> WRITTEN PROBLEM: Render the records below as a JSON list of strings, one string per line and with blank lines omitted, starting at the first line and ending at the line that contains "Dot at: (192, 212)".

> DATASET EXCERPTS:
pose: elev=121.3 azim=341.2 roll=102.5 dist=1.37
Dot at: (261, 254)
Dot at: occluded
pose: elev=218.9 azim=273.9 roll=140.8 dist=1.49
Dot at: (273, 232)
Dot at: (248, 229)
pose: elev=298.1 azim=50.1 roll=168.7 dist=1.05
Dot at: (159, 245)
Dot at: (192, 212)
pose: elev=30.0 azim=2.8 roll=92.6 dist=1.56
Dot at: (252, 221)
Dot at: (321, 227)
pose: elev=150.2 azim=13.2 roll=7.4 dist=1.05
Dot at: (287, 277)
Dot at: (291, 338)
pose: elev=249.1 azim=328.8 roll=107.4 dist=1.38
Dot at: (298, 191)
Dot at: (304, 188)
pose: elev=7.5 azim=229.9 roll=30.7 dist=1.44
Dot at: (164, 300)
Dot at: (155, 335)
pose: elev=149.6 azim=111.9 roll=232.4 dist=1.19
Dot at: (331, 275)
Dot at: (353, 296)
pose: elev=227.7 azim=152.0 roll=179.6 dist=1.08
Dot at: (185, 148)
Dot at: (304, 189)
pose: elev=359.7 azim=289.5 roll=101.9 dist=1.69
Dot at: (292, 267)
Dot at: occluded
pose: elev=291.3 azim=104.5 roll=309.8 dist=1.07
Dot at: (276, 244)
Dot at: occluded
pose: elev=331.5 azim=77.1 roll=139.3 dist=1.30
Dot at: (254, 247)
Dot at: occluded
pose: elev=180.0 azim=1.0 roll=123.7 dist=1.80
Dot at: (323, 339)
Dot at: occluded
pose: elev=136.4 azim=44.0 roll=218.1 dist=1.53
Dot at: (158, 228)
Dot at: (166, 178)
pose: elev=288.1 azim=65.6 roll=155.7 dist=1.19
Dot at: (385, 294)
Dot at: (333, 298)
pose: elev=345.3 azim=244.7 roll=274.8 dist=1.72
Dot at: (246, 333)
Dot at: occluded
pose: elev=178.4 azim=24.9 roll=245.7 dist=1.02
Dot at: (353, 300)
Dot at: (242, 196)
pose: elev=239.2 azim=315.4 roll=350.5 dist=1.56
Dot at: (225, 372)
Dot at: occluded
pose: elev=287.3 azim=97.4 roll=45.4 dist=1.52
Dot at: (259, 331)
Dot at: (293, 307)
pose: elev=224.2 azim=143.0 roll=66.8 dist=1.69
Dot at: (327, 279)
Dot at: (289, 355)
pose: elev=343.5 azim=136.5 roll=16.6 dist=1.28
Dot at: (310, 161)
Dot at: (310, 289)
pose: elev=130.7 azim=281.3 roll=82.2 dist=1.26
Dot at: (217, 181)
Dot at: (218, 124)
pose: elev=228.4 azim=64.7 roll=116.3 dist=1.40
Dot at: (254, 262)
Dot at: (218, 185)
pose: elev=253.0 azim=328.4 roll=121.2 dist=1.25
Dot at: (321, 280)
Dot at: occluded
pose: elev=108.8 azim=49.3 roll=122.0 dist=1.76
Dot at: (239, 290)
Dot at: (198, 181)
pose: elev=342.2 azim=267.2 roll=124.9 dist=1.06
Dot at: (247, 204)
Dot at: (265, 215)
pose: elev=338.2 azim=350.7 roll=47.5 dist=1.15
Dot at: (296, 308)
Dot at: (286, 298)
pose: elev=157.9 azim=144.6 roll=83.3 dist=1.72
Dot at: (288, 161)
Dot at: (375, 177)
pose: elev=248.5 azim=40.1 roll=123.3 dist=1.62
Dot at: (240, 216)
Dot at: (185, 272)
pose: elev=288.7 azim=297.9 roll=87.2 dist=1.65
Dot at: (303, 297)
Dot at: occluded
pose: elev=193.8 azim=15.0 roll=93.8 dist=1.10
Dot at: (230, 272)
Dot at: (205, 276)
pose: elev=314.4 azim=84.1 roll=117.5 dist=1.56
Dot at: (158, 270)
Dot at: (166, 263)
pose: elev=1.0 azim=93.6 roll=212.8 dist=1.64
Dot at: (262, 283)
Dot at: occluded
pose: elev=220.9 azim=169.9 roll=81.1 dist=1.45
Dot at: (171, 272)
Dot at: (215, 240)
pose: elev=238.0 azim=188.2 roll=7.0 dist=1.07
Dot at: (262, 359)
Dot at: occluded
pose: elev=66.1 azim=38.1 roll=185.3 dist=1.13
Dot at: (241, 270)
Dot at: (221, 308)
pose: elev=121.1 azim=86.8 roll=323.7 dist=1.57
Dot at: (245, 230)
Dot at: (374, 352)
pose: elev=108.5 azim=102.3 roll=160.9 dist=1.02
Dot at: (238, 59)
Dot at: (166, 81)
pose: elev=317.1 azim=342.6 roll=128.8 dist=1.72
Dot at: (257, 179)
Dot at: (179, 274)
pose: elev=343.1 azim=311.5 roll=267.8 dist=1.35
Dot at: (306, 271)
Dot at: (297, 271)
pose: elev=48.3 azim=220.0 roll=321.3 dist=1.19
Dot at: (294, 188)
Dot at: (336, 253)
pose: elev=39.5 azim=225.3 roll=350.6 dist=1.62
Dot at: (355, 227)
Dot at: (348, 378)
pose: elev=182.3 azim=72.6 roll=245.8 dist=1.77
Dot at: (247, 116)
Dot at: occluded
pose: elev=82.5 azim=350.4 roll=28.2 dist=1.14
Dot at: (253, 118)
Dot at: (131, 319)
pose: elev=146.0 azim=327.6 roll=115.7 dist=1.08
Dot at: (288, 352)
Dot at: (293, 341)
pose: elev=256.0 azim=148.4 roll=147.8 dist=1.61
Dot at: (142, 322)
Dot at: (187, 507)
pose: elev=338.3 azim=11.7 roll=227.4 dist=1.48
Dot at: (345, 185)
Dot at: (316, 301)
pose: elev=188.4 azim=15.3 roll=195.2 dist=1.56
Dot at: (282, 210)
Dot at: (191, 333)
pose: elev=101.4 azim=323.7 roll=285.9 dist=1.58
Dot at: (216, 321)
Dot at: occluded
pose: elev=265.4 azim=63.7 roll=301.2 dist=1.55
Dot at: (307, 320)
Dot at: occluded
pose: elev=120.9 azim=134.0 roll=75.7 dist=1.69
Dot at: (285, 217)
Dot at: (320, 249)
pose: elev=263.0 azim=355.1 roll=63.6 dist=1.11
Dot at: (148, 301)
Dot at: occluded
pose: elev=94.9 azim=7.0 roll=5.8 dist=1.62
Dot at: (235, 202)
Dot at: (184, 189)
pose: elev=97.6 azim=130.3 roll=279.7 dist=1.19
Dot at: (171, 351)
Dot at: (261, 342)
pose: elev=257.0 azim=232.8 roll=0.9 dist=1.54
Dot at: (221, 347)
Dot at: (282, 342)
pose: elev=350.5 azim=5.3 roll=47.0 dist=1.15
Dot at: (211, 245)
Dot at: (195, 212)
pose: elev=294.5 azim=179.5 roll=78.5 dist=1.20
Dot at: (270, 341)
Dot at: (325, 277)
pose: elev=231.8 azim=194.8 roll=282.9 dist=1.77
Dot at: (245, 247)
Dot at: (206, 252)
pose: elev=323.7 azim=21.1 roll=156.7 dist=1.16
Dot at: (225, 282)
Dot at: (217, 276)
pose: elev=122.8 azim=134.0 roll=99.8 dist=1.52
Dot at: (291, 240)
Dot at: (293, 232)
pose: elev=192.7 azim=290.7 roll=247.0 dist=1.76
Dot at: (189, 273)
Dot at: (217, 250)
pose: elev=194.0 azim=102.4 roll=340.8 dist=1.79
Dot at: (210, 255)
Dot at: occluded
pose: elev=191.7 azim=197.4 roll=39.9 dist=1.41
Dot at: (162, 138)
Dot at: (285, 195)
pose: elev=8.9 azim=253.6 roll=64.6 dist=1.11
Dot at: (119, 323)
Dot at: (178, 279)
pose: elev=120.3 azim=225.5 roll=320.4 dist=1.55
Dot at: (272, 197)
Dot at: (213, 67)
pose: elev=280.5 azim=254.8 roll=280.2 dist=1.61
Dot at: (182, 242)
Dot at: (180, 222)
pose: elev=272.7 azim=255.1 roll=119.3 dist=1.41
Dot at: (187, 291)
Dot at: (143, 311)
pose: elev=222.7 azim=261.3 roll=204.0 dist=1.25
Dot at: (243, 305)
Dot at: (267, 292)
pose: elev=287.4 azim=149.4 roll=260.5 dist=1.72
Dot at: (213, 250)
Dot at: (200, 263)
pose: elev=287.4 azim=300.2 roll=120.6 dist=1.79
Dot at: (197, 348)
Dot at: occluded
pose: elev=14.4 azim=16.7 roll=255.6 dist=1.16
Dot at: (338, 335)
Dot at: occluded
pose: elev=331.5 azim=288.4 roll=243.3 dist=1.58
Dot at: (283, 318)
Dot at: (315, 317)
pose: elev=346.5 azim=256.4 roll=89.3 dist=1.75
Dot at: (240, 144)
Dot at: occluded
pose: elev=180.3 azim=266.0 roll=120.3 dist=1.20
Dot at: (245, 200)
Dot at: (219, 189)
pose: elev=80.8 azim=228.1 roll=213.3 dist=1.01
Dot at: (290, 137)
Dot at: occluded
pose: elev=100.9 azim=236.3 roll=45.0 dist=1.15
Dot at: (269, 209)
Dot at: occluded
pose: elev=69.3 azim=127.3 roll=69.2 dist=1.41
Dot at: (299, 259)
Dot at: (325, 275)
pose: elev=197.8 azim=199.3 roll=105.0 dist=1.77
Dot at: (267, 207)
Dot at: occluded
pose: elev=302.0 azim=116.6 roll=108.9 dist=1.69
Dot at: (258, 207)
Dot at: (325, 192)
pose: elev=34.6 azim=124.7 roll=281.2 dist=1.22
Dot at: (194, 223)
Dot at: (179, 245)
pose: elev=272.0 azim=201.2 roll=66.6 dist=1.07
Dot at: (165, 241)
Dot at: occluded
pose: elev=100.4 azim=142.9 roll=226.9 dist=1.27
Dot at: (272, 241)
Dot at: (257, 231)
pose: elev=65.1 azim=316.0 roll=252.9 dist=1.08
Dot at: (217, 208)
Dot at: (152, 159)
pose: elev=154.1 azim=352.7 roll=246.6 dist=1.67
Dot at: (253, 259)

> SOLUTION BELOW:
[
  "pose: elev=121.3 azim=341.2 roll=102.5 dist=1.37",
  "Dot at: (261, 254)",
  "Dot at: occluded",
  "pose: elev=218.9 azim=273.9 roll=140.8 dist=1.49",
  "Dot at: (273, 232)",
  "Dot at: (248, 229)",
  "pose: elev=298.1 azim=50.1 roll=168.7 dist=1.05",
  "Dot at: (159, 245)",
  "Dot at: (192, 212)"
]